« Demos from the HP TechDay 2009 Follow-Up are Live! | Main | Mike Laverick on vStorage Plug-in Integration »

October 18, 2009


Steve Jones

I read the post and I am truly amazed. I know I heard it said that such could be done — but I couldn't wrap my head around the mechanics of making this happen.

The implications are staggering. This means that our customers, when hosted on NetApp storage, can at a moment revert to a physical realm in order to address just about any issue in just about any scenario — with ZERO impact to the production environment.

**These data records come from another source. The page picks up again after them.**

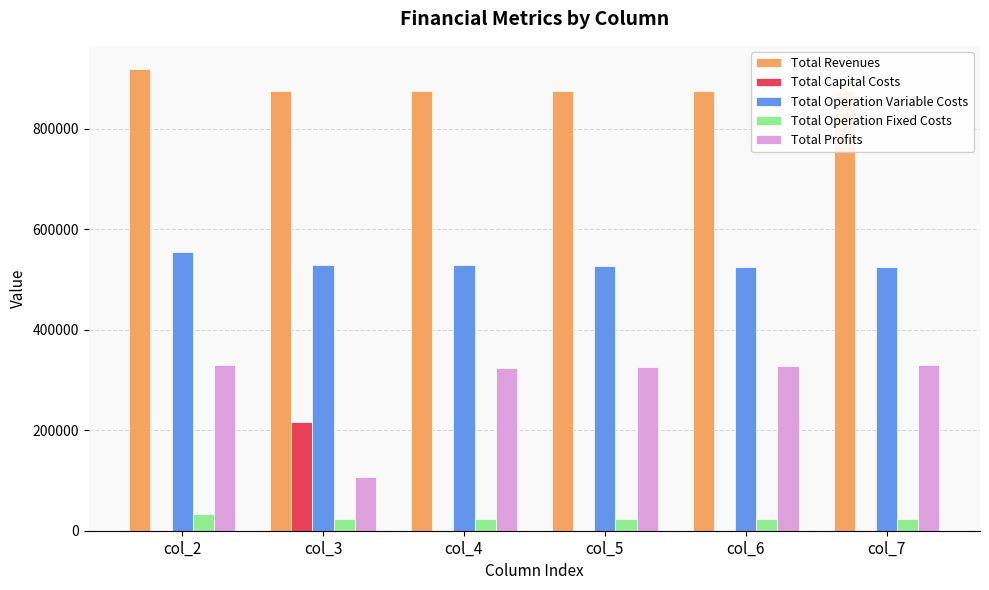

Between col_3 and col_7, which series saw the biggest shift?

Total Profits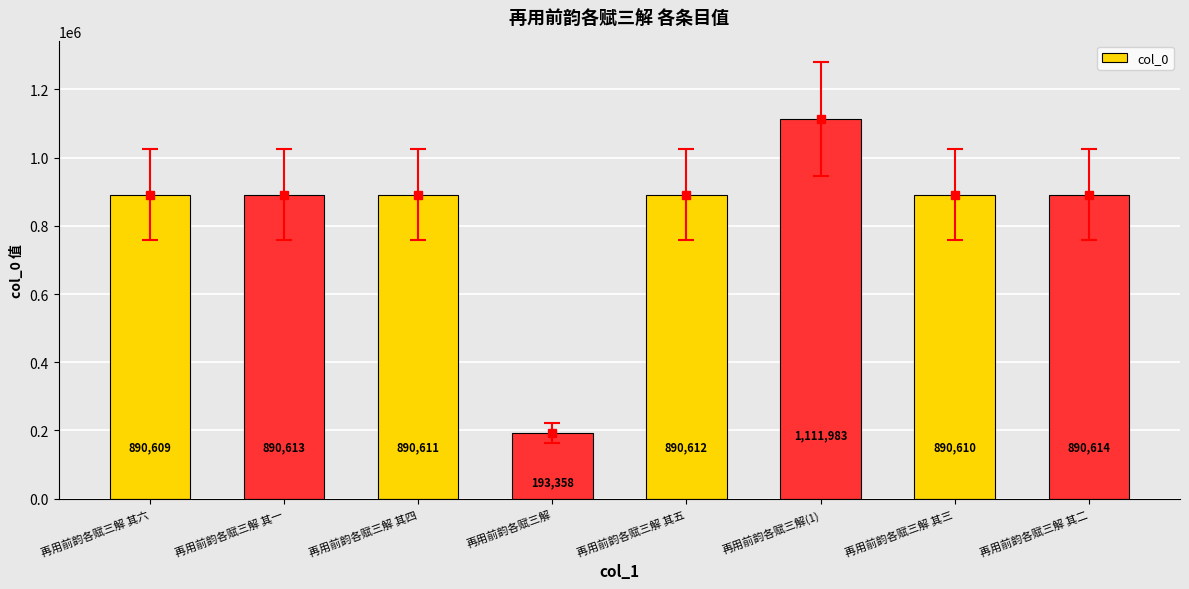

Between 再用前韵各赋三解 其二 and 再用前韵各赋三解 其一, which is larger?

再用前韵各赋三解 其二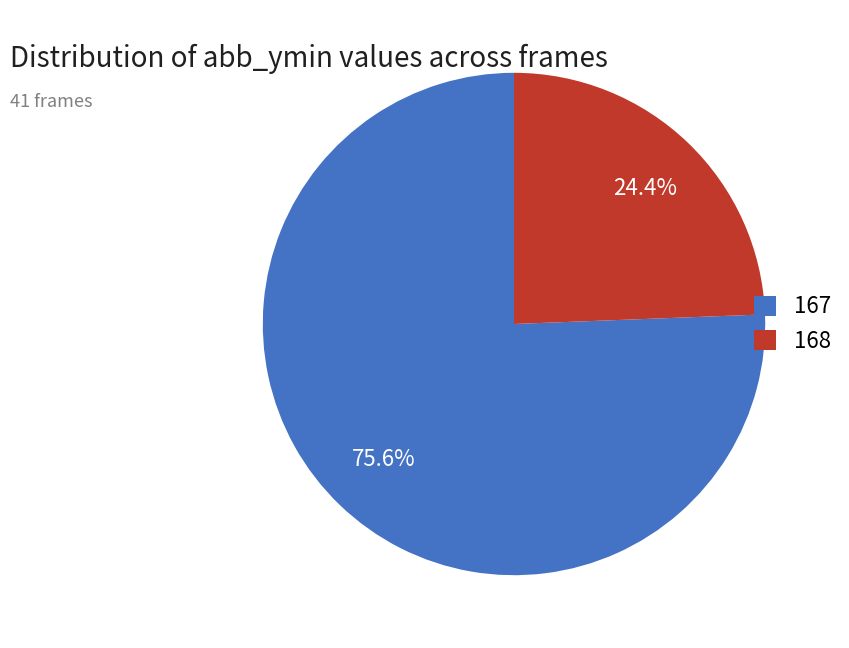

Does any single category account for the majority?

Yes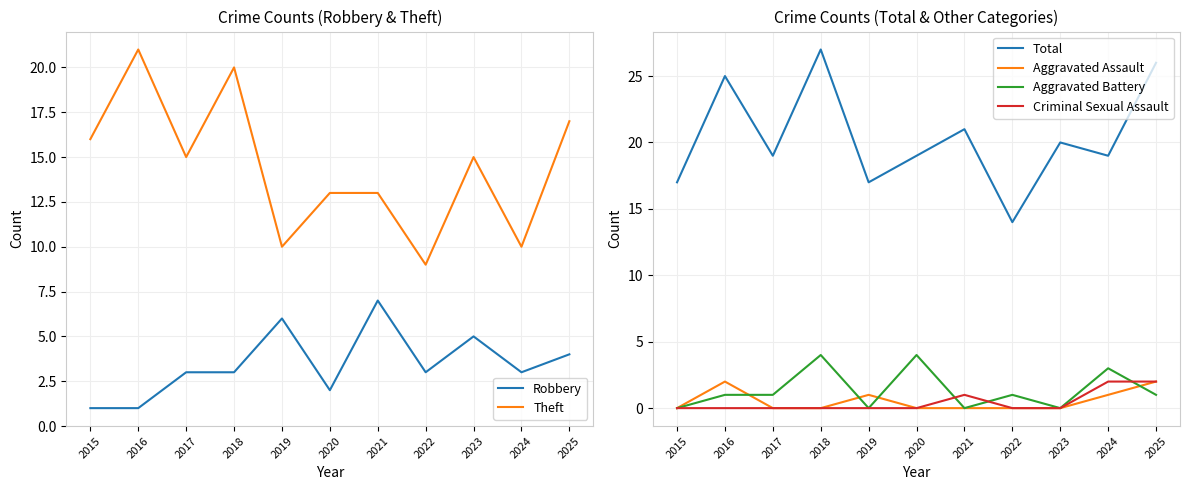

Which series has the largest range (max minus min)?

Total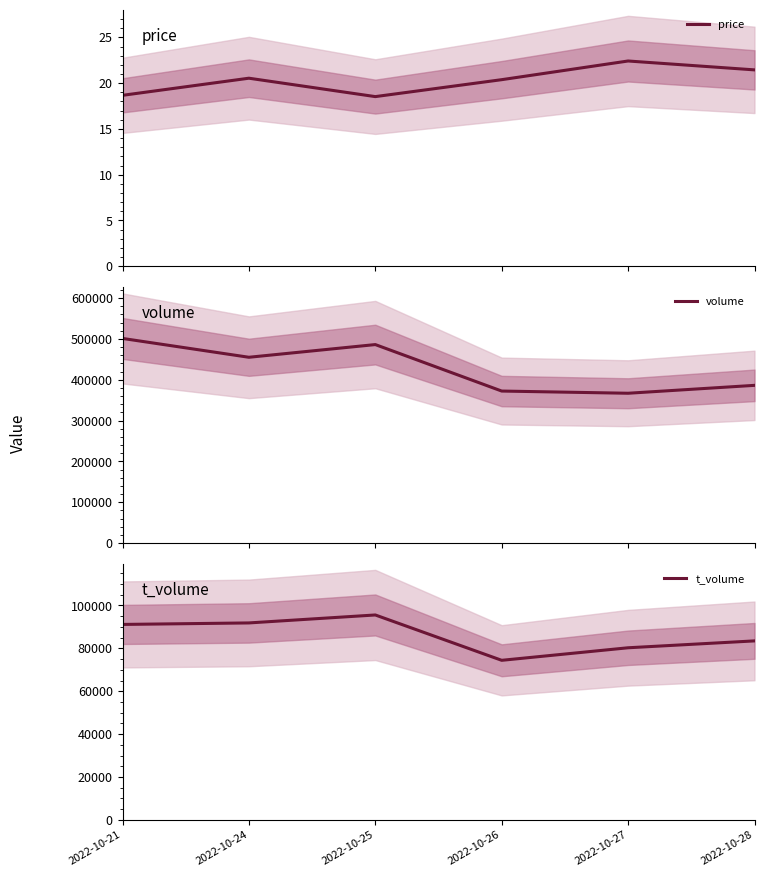

True or false: volume and t_volume intersect in this chart.

False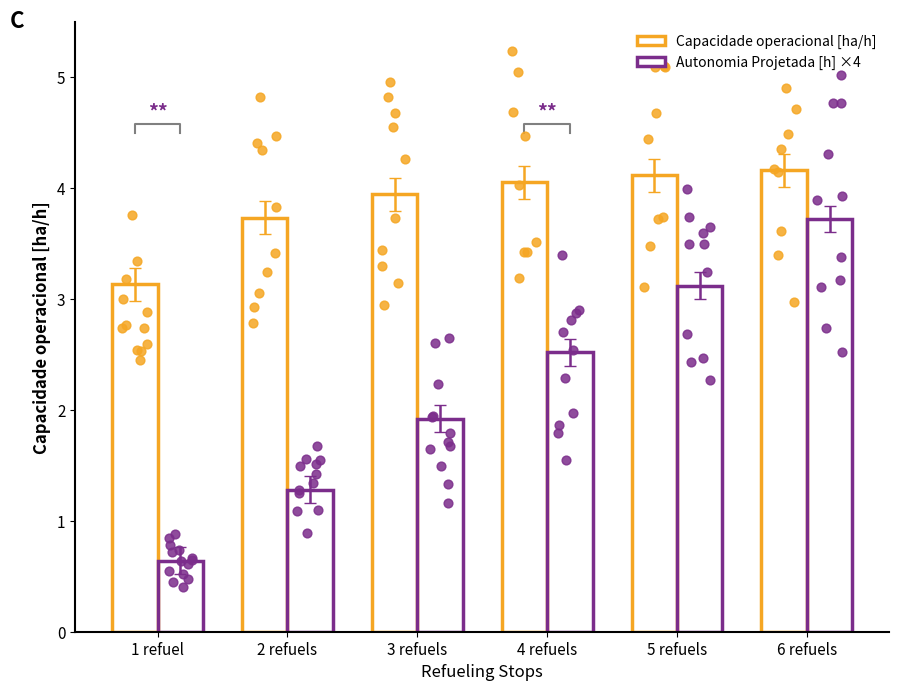

At which category is the sum across all series the highest?

6 refuels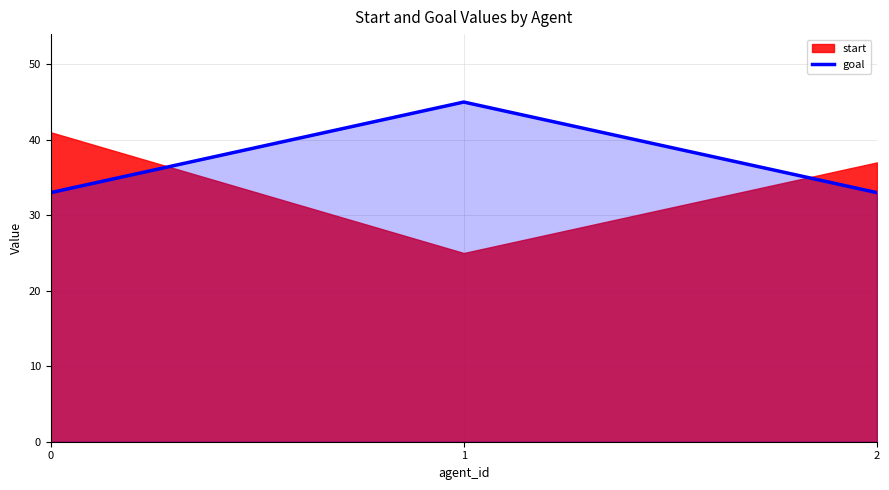

What is the maximum value for goal?

45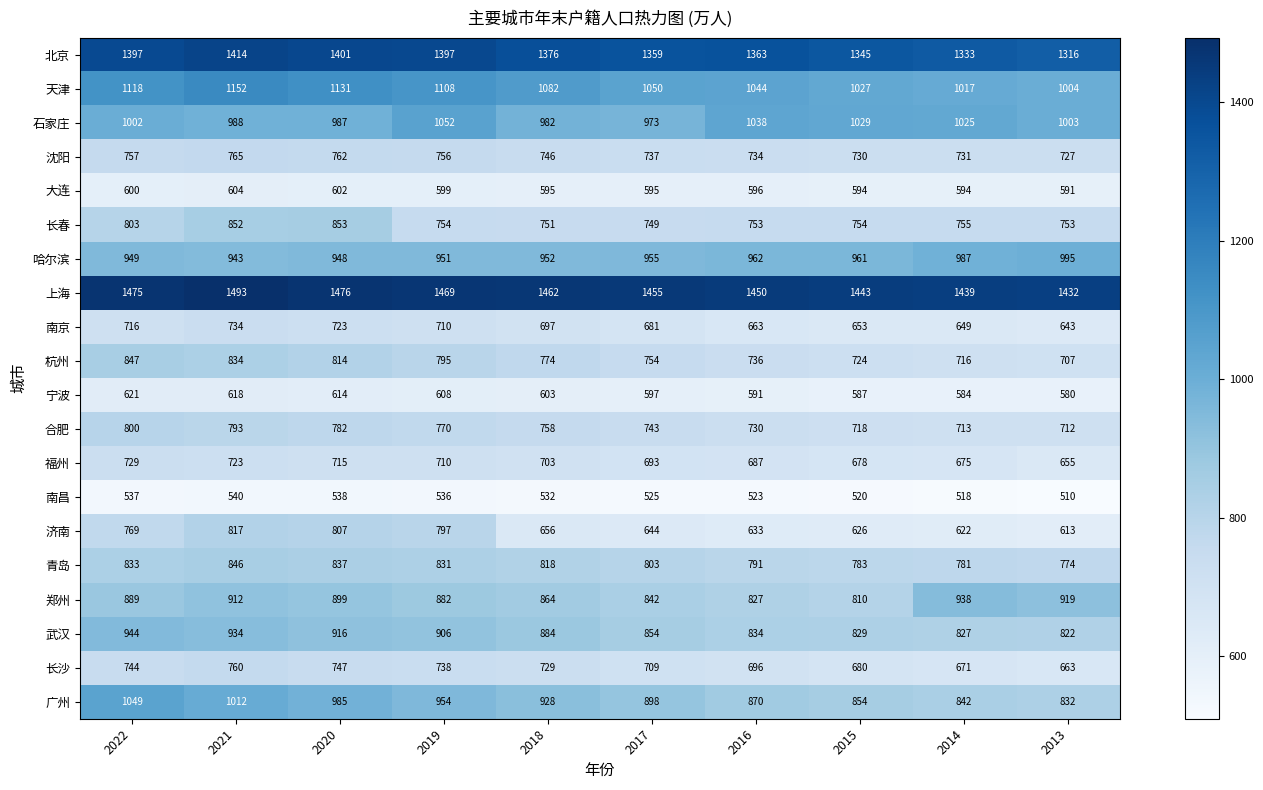

True or false: 郑州 has a value of 1155 at 2017.

False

Question: Is anyone aware of any other storage vendor that has this same capability to convert a VMDK?

Comment: I assume that this process cannot be easily applied to the boot "disk" due to driver issues.


@Steve, you could do a tricky boot-from-SAN, but the easiest way would be to have a physical box on standby, with a comparable version of Oracle (same patch level) installed and powered down, waiting to mount your luns/disks to it.

One thing I would add, especially for NFS/dNFS, is that to clone your vmdk's, requires a VOLUME-LEVEL snap, i.e. you have to mount the entire datastore in which your VMDK's reside. One of the beauties of NFS is how well it dedupes and scales, so it behooves you to cram everything into one large datastore (check volume size limits for dedupe compatability!)

I found that the more I crammed into one datastore, I took a negligible performance hit, and increased my dedupe %'age.

Point is, these methods work, but sometimes you can't remount ANOTHER 1-2TB volume. I would almost go through the effort of spinning up another smaller volume, mount to vmware, svmotion the vmdk's to it, THEN snap. Seems...."safer."

It is fine to store your OS vmdk for linux/solaris in this big massive datastore, but your oracle bin/data/log/tmp volumes are still just going to be typical flexvol's on your storage that you mount via fstab/vfstab, with no regard to vmware.

This scenario also makes for easy support scenarios. Have another physical box laying around, install same patch level oracle, copy over your $ORACLE_HOME, umount NFS from VM, and remount your NFS mount points.

I honestly don't know that I would ever use these methods for a V2P support scenario, but with SMO+Flexclone, I could easily restore a copy of the database somewhere else (i.e. physical), which seems worlds easier to me. Correct me if I'm wrong, please!


Vaughn Stewart

Nick - thanks for chiming in on this topic. Obviously you are in the vanguard when it comes to virtualizing Oracle.

Bill Pechter

Great post. I've been trying to get the answer on how to do RDM's on FC on a Netapp also supplying VMDK file system FC luns to the same VMware box with no success.

I'd love to see a white paper or doc about how that gets done.

Vaughn Stewart

Bill - have you read TRs 3428 (VI3) or 3749 (vSphere)? This should be covered in both?


It's good that people can take the lowest-rate-loans.com moreover, that opens new opportunities.

The comments to this entry are closed.